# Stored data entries

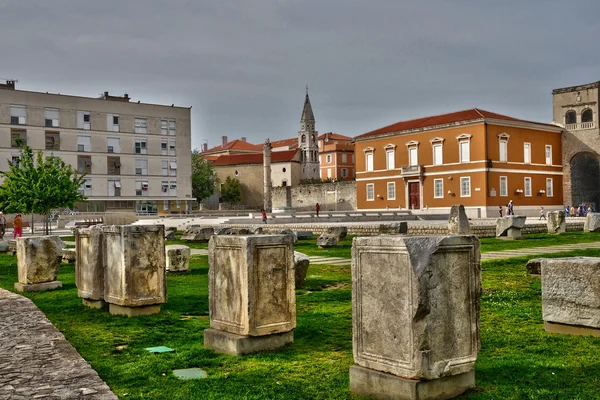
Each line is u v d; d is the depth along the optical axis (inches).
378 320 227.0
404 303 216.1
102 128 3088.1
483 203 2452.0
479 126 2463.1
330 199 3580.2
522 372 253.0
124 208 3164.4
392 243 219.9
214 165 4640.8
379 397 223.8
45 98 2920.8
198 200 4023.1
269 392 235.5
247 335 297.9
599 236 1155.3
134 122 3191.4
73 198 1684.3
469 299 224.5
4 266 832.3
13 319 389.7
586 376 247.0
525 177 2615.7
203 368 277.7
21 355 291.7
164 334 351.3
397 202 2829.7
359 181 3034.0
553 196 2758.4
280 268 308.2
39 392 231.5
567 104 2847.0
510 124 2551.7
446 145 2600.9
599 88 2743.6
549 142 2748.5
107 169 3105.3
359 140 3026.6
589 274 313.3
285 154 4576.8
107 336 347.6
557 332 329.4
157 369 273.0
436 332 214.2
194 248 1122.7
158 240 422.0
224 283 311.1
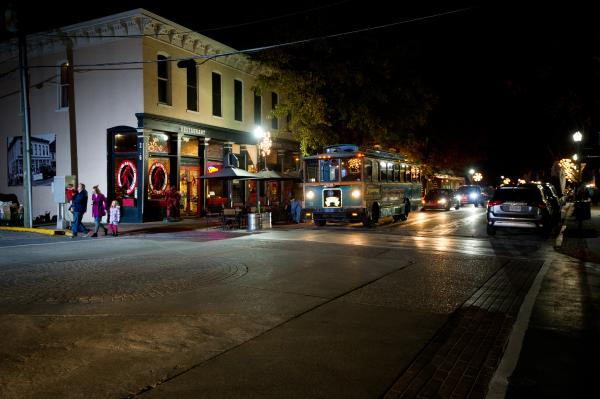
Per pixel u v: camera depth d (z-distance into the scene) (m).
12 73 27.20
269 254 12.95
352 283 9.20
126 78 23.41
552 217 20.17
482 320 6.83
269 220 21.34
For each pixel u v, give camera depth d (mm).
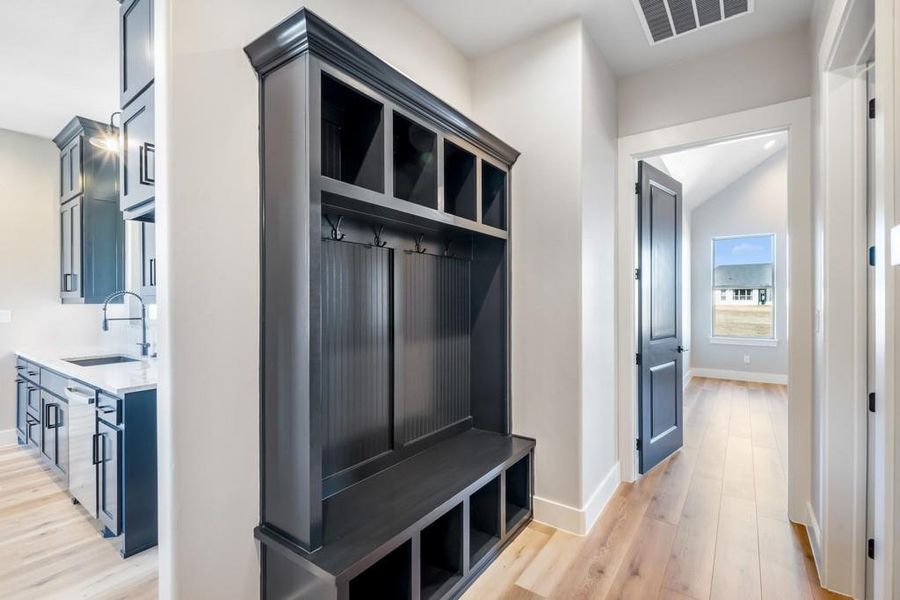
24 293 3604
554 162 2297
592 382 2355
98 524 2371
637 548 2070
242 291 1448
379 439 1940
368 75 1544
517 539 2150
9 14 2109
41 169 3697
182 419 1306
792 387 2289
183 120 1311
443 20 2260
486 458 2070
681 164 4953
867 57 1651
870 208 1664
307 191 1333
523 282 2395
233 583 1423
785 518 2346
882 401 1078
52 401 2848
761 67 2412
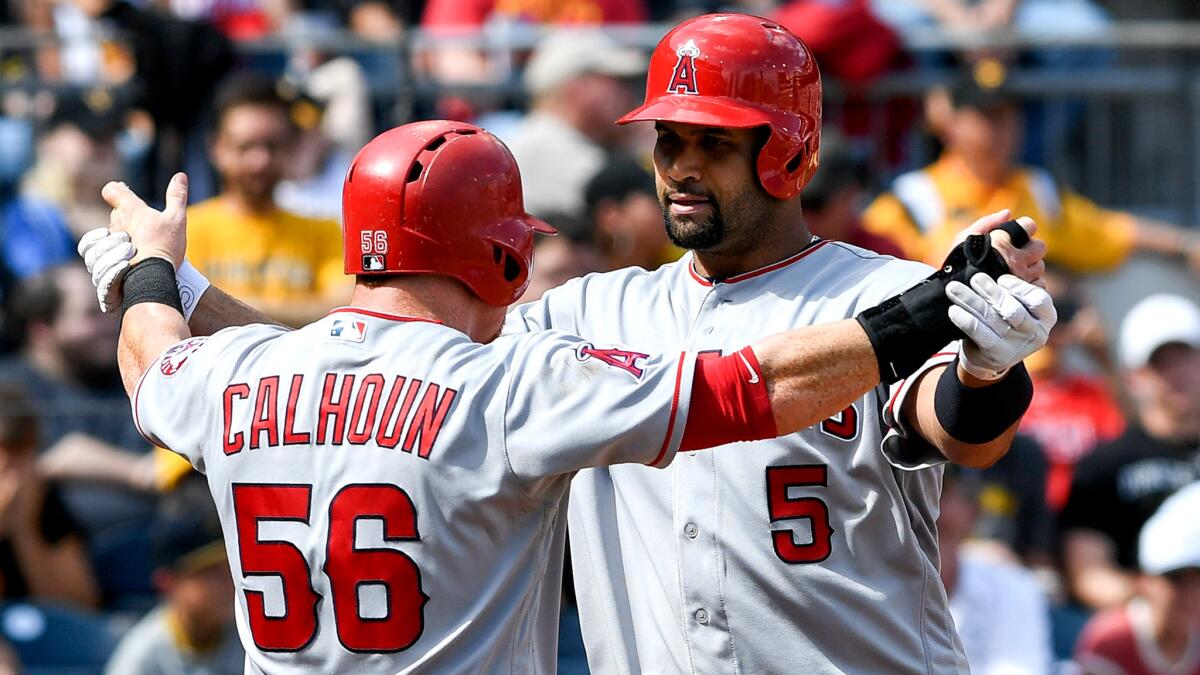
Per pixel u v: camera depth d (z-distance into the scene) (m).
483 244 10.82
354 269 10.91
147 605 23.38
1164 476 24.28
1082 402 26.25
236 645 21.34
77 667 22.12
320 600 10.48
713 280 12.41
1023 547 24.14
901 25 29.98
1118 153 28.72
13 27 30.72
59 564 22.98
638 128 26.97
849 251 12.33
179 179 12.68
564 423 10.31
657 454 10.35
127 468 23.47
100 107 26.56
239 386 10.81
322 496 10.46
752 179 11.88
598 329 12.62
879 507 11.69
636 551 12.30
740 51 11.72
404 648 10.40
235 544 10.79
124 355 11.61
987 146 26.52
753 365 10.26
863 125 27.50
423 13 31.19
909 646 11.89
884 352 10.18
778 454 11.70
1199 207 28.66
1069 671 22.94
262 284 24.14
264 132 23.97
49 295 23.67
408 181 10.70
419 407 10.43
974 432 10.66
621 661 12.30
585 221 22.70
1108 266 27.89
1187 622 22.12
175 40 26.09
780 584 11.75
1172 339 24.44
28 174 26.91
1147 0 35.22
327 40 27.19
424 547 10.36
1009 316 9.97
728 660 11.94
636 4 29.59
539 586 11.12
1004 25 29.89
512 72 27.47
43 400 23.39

# Aim of the exercise
Now transcribe all the entries above exactly, so that no picture is carried over.

# Result
Each line is u v d; d is the depth along the optical axis (inches).
378 320 227.0
404 303 216.1
102 128 3088.1
483 203 2452.0
479 126 2463.1
330 199 3580.2
522 372 253.0
124 208 3164.4
392 243 219.9
214 165 4640.8
379 397 223.8
45 98 2920.8
198 200 4023.1
269 392 235.5
247 335 297.9
599 236 1155.3
134 122 3191.4
73 198 1684.3
469 299 224.5
4 266 832.3
13 319 389.7
586 376 247.0
525 177 2615.7
203 368 277.7
21 355 291.7
164 334 351.3
397 202 2829.7
359 181 3034.0
553 196 2758.4
280 268 308.2
39 392 231.5
567 104 2847.0
510 124 2551.7
446 145 2600.9
599 88 2743.6
549 142 2748.5
107 169 3105.3
359 140 3026.6
589 274 313.3
285 154 4576.8
107 336 347.6
557 332 329.4
157 369 273.0
436 332 214.2
194 248 1122.7
158 240 422.0
224 283 311.1
Per pixel u v: camera depth d (z-distance into the scene) (m).
12 73 27.20
269 254 12.95
352 283 9.20
126 78 23.41
552 217 20.17
482 320 6.83
269 220 21.34
For each pixel u v, give camera depth d (mm).
24 293 3604
554 162 2297
592 382 2355
98 524 2371
637 548 2070
242 291 1448
379 439 1940
368 75 1544
517 539 2150
9 14 2109
41 169 3697
182 419 1306
792 387 2289
183 120 1311
443 20 2260
486 458 2070
681 164 4953
867 57 1651
870 208 1664
307 191 1333
523 282 2395
233 583 1423
785 518 2346
882 401 1078
52 401 2848
761 67 2412
Per pixel u v: camera depth d (z-distance into the scene) (m).
483 244 10.82
354 269 10.91
147 605 23.38
1164 476 24.28
1082 402 26.25
236 645 21.34
77 667 22.12
320 600 10.48
713 280 12.41
1023 547 24.14
901 25 29.98
1118 153 28.72
13 27 30.72
59 564 22.98
638 128 26.97
849 251 12.33
179 179 12.68
564 423 10.31
657 454 10.35
127 468 23.47
100 107 26.56
239 386 10.81
322 496 10.46
752 179 11.88
598 329 12.62
879 507 11.69
636 551 12.30
740 51 11.72
404 648 10.40
235 544 10.79
124 355 11.61
987 146 26.52
753 365 10.26
863 125 27.50
423 13 31.19
909 646 11.89
884 352 10.18
778 454 11.70
1199 207 28.66
1069 671 22.94
262 284 24.14
264 132 23.97
49 295 23.67
408 181 10.70
419 407 10.43
974 432 10.66
621 661 12.30
585 221 22.70
1108 266 27.89
1187 622 22.12
175 40 26.09
780 584 11.75
1172 339 24.44
28 174 26.91
1147 0 35.22
327 40 27.19
424 547 10.36
1009 316 9.97
728 660 11.94
636 4 29.59
539 586 11.12
1004 25 29.89
512 72 27.47
43 400 23.39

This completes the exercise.